French woman, whose husband is accused of inviting men to rape her, testifies in court


A woman who prosecutors say was drugged by her ex-husband so other men could sexually assault him while she was unconscious testified Thursday that when police showed her evidence of years of abuse, her world fell apart.

In a calm, clear voice, Gisele Pélicote detailed the horror of discovering that her ex-husband had systematically filmed dozens of rapes and the thousands of images later found by police investigators.

“It’s unbearable,” she said during an hour of testimony in a courtroom in the southern French city of Avignon. “I have so much to say that I always don’t know where to start.”

Dominique Pelicot, now 71, and 50 other men are on trial for rape and face up to 20 years in prison. The trial began on Monday and is expected to last until December. Thursday marks the first time Gisele Pelicot, 70, has testified.

The Associated Press does not generally identify victims of sexual crimes. But Stéphane Babonneau, Gisele Pélicot’s lawyer, said he agreed to have her name published because she insisted the trial be held in public.

She told the court she hoped her testimony could save other women from similar experiences. She said she pushed for the trial in open court in solidarity with other women who are not recognised as victims of sexual crimes.

She and her husband, 50, have three children. When they retired, the couple moved into a house in Mazan, a small town in Provence.

“I thought we were a very close couple,” she told the court.

But in late 2020, a security officer caught her husband taking photos of women’s bras in a supermarket, prompting investigators to search Dominique Pelicot’s phone and computer. They found thousands of photos and videos of men abusing Gisele in her home while she was unconscious.

When police officers called her in for questioning, she initially told them that her husband was a “great guy.” But after encountering the unexplainable (the police showed her some of the images), she left her husband.

“Everything is falling apart for me,” he said. “These are scenes of brutality and violence.”

She left with two suitcases, “the only thing I had left after 50 years of living together.” Since then, she said: “I no longer have an identity… I don’t know if I will ever recover.”

Police detectives found communications from Dominique Pelicot allegedly sent to a messaging website commonly used by criminals, in which he solicited men for sexual assault. French authorities blocked the website earlier this year.

The trial revealed raw details of the alleged abuse, which investigators say began in 2011, and the elaborate system Pelicot implemented over a 10-year period.

Dominique Pellicote told investigators that men invited to the couple’s home had to follow certain rules: they could not speak loudly, they had to take off their clothes in the kitchen, they could not wear perfume or smell of tobacco.

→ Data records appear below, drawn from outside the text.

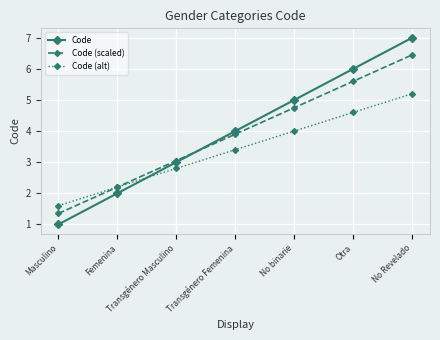

What is the difference between the maximum and minimum values in the Code (alt) series?

3.6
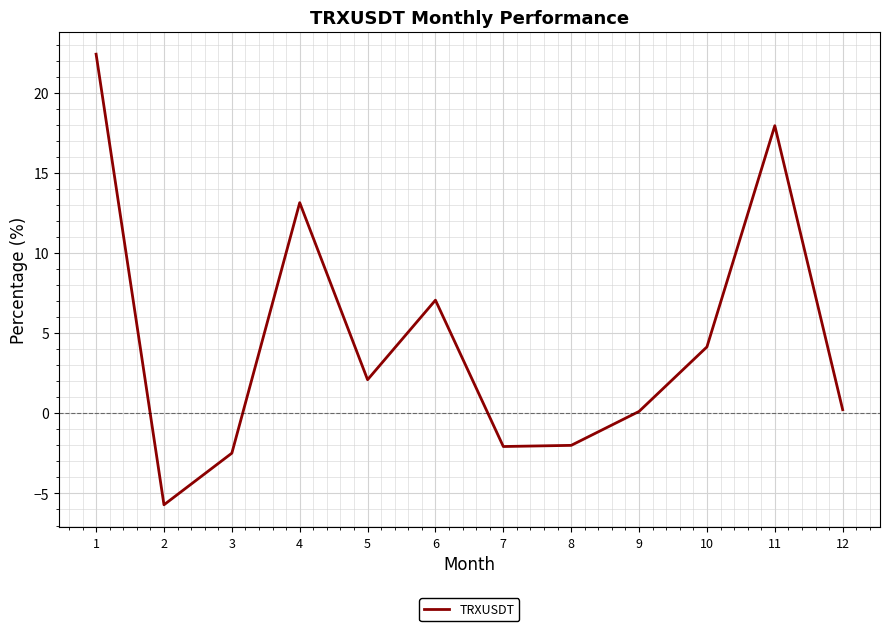

What is the change in value from 2 to 4?

+18.8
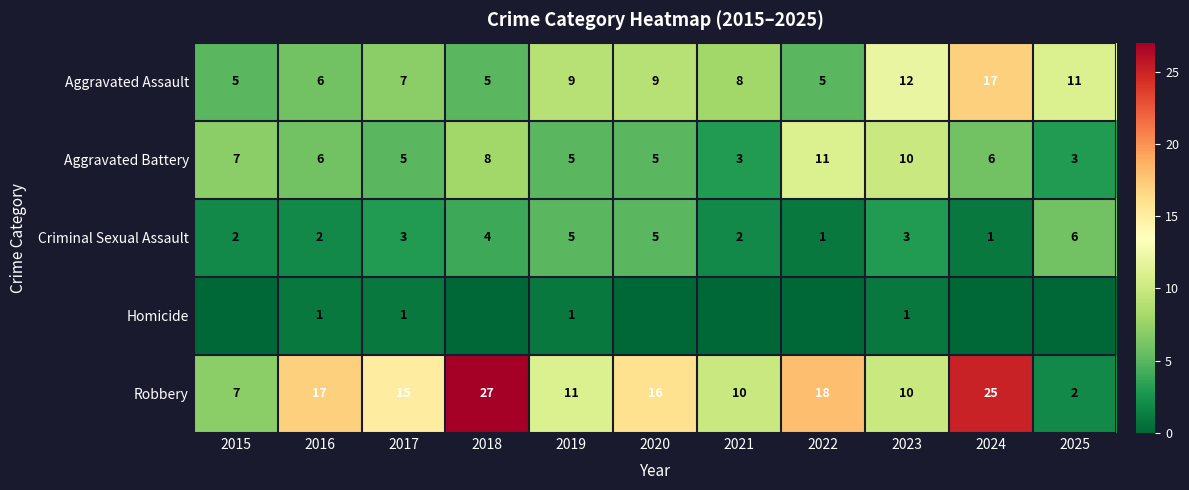

At which label does Aggravated Assault first exceed 8?

2019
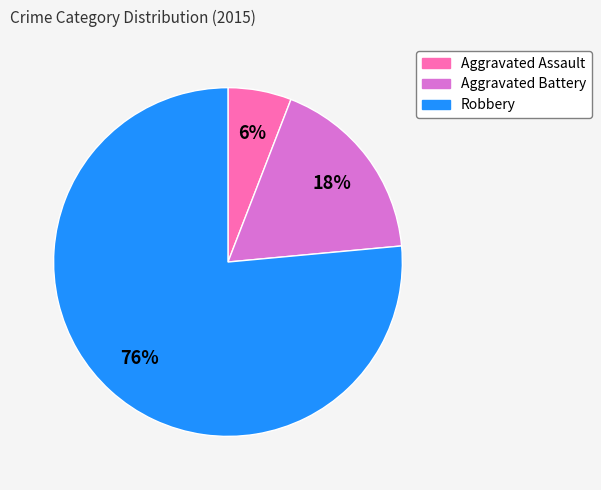

True or false: Robbery accounts for 76% of the total.

True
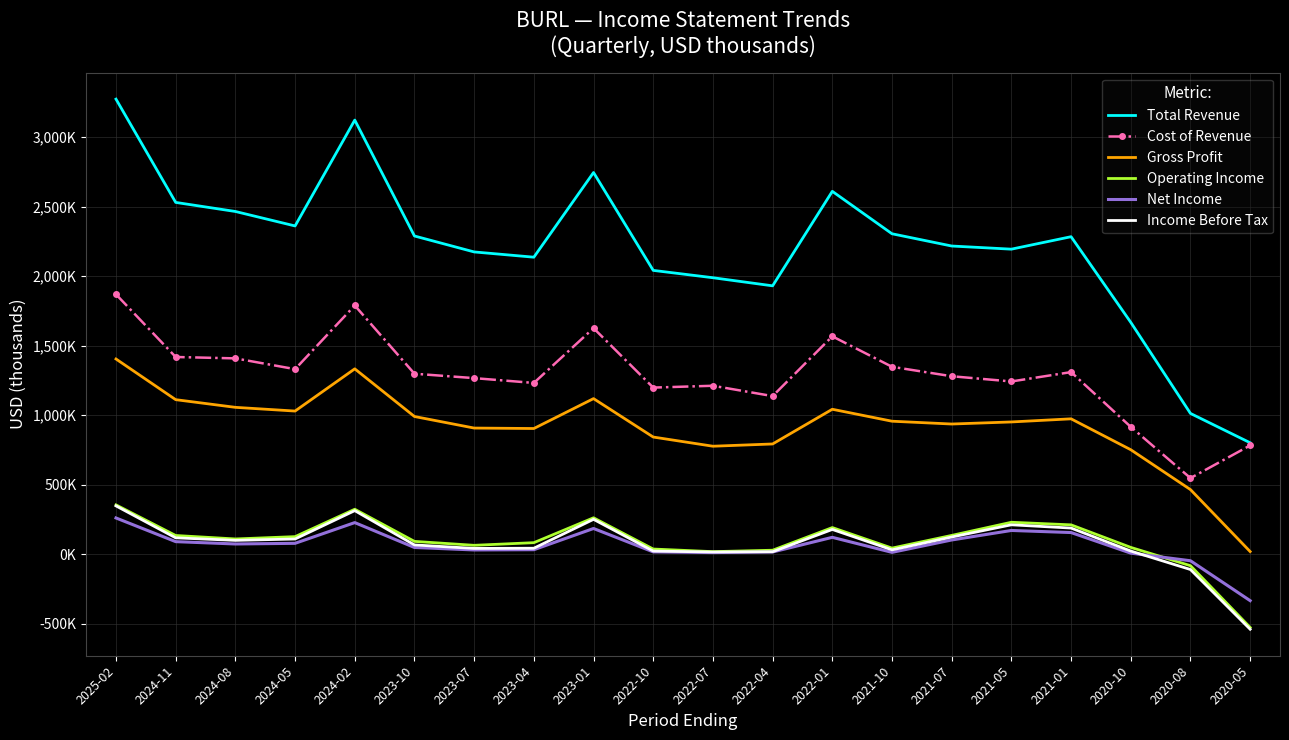

List the series in order of their peak value, lowest first.

Net Income, Income Before Tax, Operating Income, Gross Profit, Cost of Revenue, Total Revenue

They would have to wait up to an hour and a half in a nearby parking lot for the drug to take full effect and render Gisele Pelicot unconscious.

A toxicologist spoke on Thursday of a “cocktail” of drugs, a combination of Temesta and Zolpidem, hypnotics and anxiolytics. The medical examiner said the men were not forced to use condoms and that Gisele Pelicote had four sexually transmitted infections.

“I sacrificed myself on the altar of vice,” testified Gisele Pellicote. “They treated me like a rag doll, like a garbage bag.”

Thanks to Dominique Pellicote’s filming of the alleged abuse, police were able to track down most of the 72 suspects they had been looking for for two years.

In addition to Pelikot, 50 other men aged between 22 and 70 are on trial. Several defendants deny some of the accusations against them, saying they were manipulated by Pelicot.

When questioned in court, Gisele Pélicote denied that any of the men had been manipulated or trapped.

“These people came into my house, they respected the protocol imposed. They did not attack me with a weapon. They raped me in all honesty,” she said. “Why didn’t they go to the police station? Even an anonymous phone call could have saved my life.”

Over the next few months, the defendants will appear in small groups before the five-judge panel, with Pelicot due to speak next week. Psychologists, psychologists and computer scientists are also testifying.

Outside the courtroom, Gisele Pélicote told reporters that she tried to answer the lawyers’ questions as best she could, despite the pressure of having all these “people” behind her.

“We must fight to the end.”

Associated Press writer Joly reported from Avignon, Vaux-Montagne from Lyon, France. AP reporters John Lester and Diane Jeantet contributed to this report from Paris.